Analogy: The Chariot (from Milinda Pañha, as discussed earlier)
Chariot arises dependently (parts + label) → Dawns as empty (no inherent chariot).
Empty of inherent chariot → Allows it to arise/function (wheels turn, it moves).
Separate them? Absurd: A "real" chariot couldn't assemble; a "void" one couldn't carry.
Tetralemma (Catuṣkoṭi) Insight:
• View | • Consequence if Held Absolutely |
• Inherent existence | • Static universe; no change. |
• Inherent non-existence | • No universe; no ethics. |
• Both | • Contradictory chaos. |
• Neither | • Middle way: Empty yet arising. |
• Reductio reduces extremes, dawning the equivalence.
6. Practical Implications: How This Dawns in Meditation and Life
Insight Meditation (Vipassanā): Analyze phenomena—see dependence → Emptiness dawns (no clinging). See emptiness → Arising dawns (compassion for interdependent beings).

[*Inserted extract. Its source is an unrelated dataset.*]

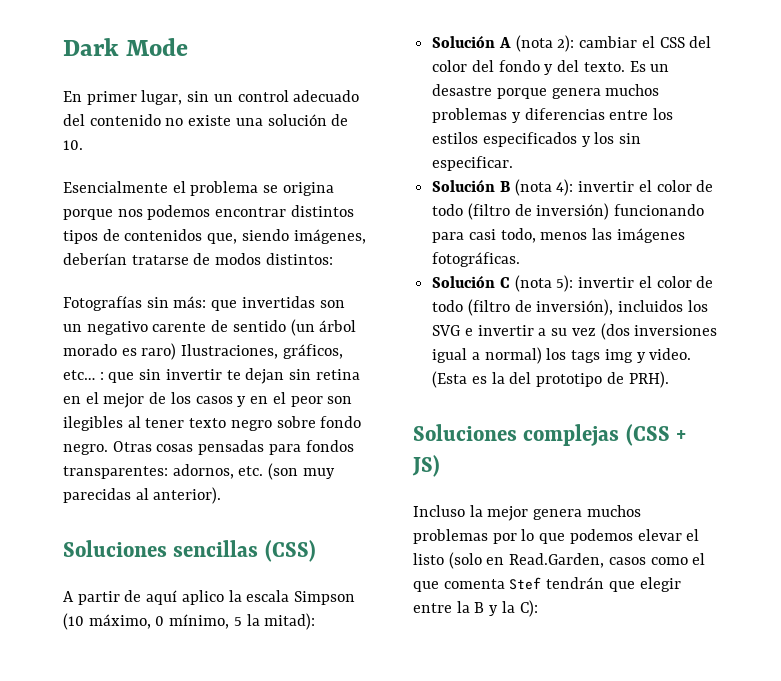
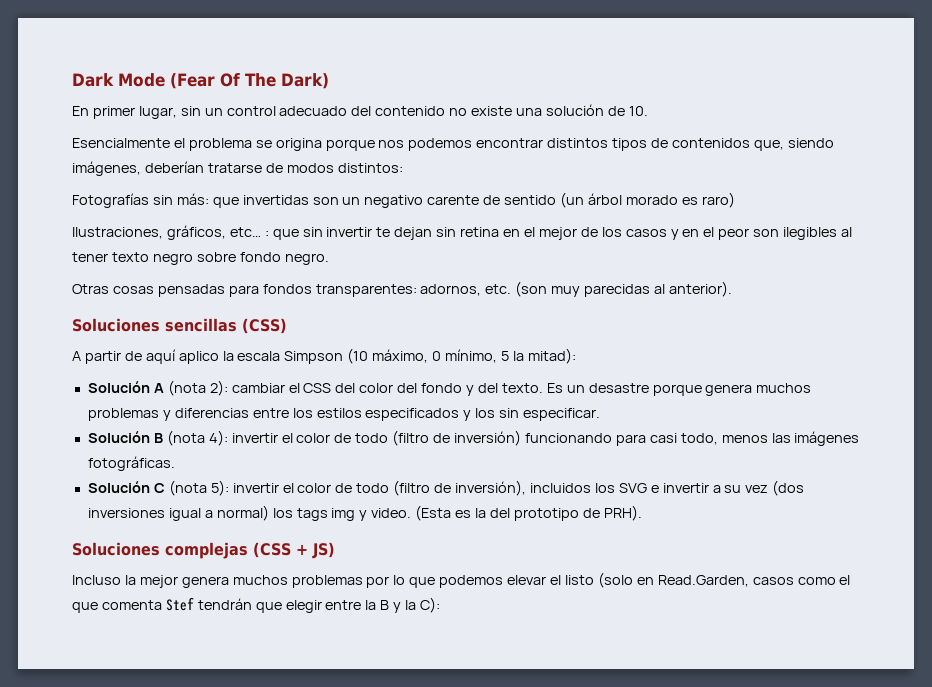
(189, 47) none -> [170,73,329,89] (Fear Of The Dark)
(177, 351) none -> (735, 200) //
(108, 449) none -> (329, 259) //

Liberation: Clinging to "inherent self" causes suffering (duḥkha). Realizing this equivalence dissolves ego—actions become selfless, karma purifies.
Everyday Example: Anger arises dependent on triggers + misperception. See it as empty (no "solid" anger) → It arises-and-passes freely, without grasp.
Compassion (Karunā): All beings are empty-yet-interconnected → Help others without attachment.
In essence, this mutual dawning is the heart of the Middle Way: Phenomena neither truly exist (inherently) nor truly don't exist—they function beautifully in dependence, empty like illusions. As Nāgārjuna says, "There is no difference at all between nirvana and samsara" when seen this way. Misunderstanding leads to extremes; direct realization brings freedom.